Let's apply some simple maths to see what is the pool fee that would cover the operator's expenses at that level: At current diff, this pool will find 41 blocks in a month, and have around $4309 total income.

To cover $30 server costs, operator would have to charge 0.6% fee. That means even small pools will be profitable.

Snipa22 posted 7 years ago Weight: 0 | Link [ - ]

The pool can currently perform easily on a high-end VPS, by and large, the bulk of the running time is the Monero Daemon, not the pool itself.

I've rebuilt the majority of the pool at this point to support this, but it required a pretty heavy rewrite to do so. I'm not against OSS'ing this code under the right circumstances, but I would not say that the code I've written is designed to be run lightly. The ram usage of the main database can be extremely intensive, and the block unlocking daemons are quite heavy due to the addition of PPLNS.

Also, the calculation for the fees does not currently include the price for transactions done from the pool, which is a growing cost in the post Ring-CT world.

Snipa22 posted 7 years ago Weight: 0 | Link [ - ]

After a bit of discussion with a couple of involved parties, I'm currently reworking the pool to run on LMDB rather than InfluxDB and will be open-sourcing it once complete. It's the hope of those involved in this decision that we'll see pools run more readily and people will be more interested in running pools on their own, but we'll see! I'll keep this thread updated with status information in relation to this.
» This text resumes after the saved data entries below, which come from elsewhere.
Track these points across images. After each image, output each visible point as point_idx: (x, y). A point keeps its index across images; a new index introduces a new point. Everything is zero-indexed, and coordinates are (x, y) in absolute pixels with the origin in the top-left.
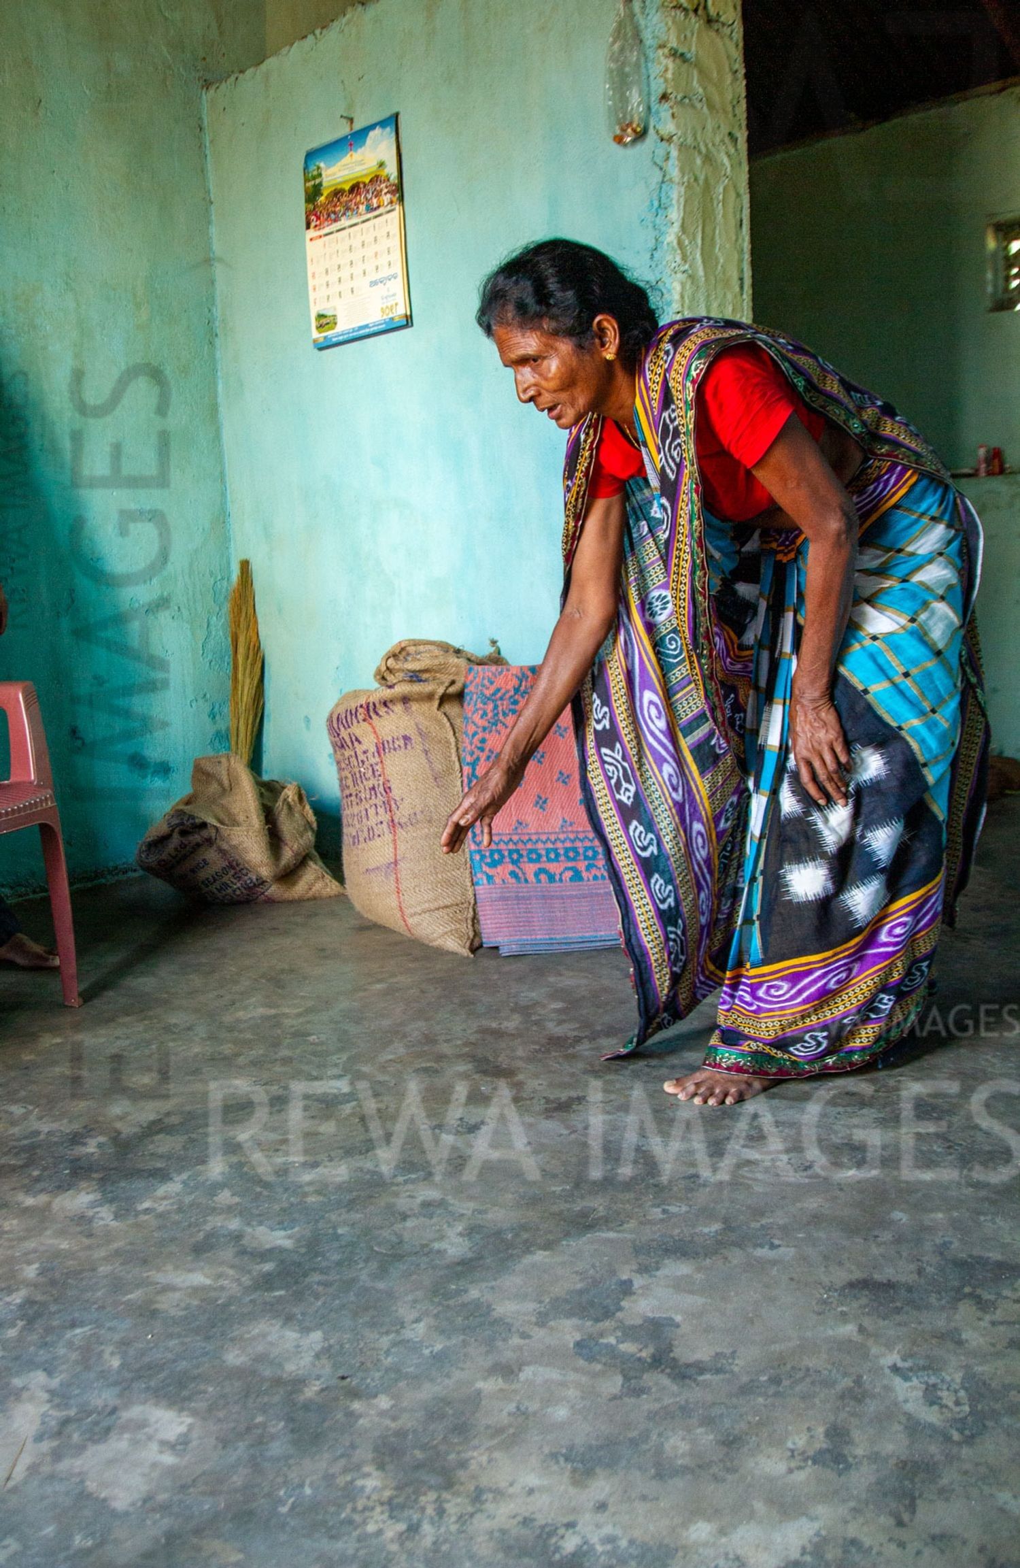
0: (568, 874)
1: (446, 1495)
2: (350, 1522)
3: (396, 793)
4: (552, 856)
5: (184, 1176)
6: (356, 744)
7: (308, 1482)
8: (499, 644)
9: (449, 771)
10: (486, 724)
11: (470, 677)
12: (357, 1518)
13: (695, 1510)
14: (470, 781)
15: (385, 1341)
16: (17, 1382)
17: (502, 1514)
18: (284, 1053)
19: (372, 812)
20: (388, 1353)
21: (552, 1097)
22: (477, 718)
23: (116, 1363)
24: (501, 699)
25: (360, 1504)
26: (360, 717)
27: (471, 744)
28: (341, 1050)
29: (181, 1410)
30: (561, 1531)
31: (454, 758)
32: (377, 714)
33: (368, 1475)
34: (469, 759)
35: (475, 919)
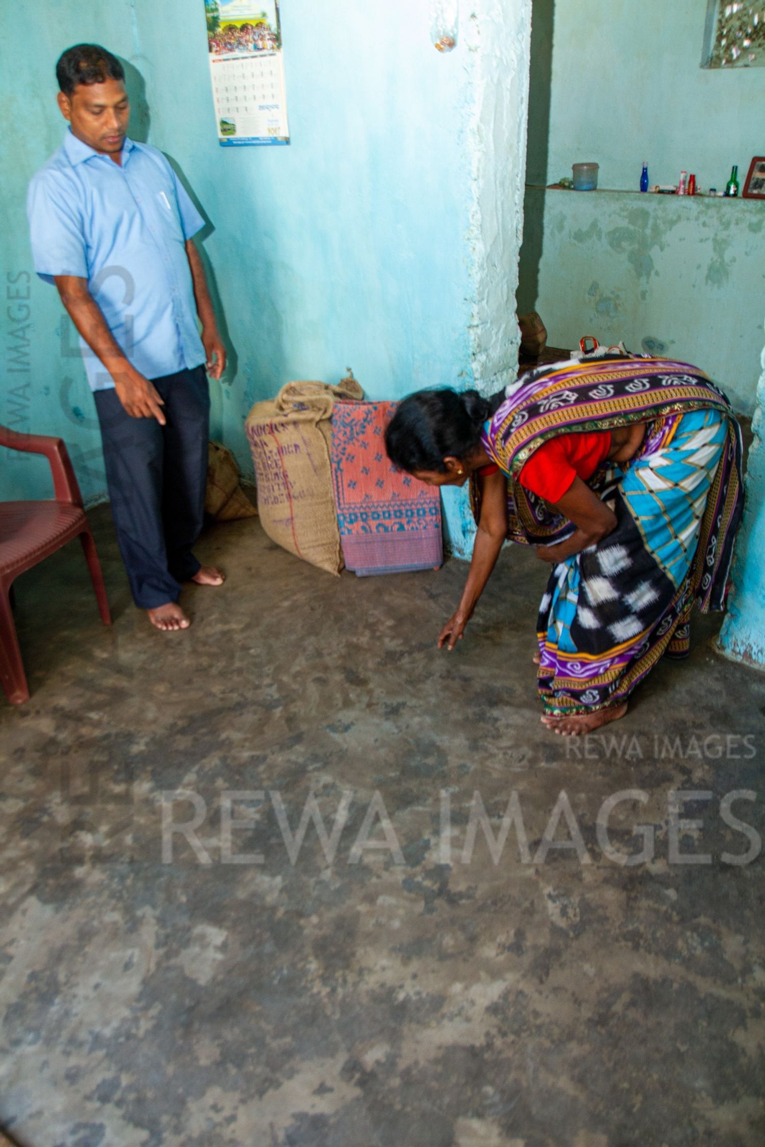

InfluxDB simply has too many issues at this point in time with queries not related directly to time, so it's not practical for the usage of a pool unfortunately. It's my hope that LMDB will fix a lot of this, and remove the heavy dependencies.

Snipa22 posted 7 years ago Weight: 0 | Link [ - ]

So I figured I'd throw this out there, with all the changes I've done at this time, I'm comfortable saying that I have a fairly mobile, agile pool source that supports PPS, PPLNS, Solo mining, Backed by LMDB for share storage and processing. MySQL for transaction (Payment) data. This is running on a small variety of servers at the moment, but by and large, could be run on <40$ VPS' without too much of an issue, assuming they have SSDs.

Per-miner stats are complete, no-frontend for them yet, Mesh00 is working on that, and is doing a fantastic job with it, as he's redone: https://xmrpool.net, which is our running reference copy of the code. We've done tests out to 3-4 Mh/s on a E3-1270 w/ 16Gb of ram (2gb used) for our leaf/pool code, the majority of that pain is from the Monero Daemon, as the system runs at .5 load while verifying shares.

Per-miner notifications with Email is complete, integration with MailGun (Free for low volume, so ideal), means easy integration of other e-mail notifications. Custom payout thresholds are on the todo list.

I'm currently torn between FFS'ing and simply open-sourcing the pool (Both routes lead to this, at least eventually). Ideally, I'd lean towards FFS as I would like to implement more features over time at the request of the community, it's a fairly fun little project, and the Trunk/Leaf design means that pools have impressive flexibility to deploy remote nodes to any variety of locations, while still handling shares in a safe, sane manner.

Xmrpool.net uses this all as reference code, and serves as a living testbed for this work.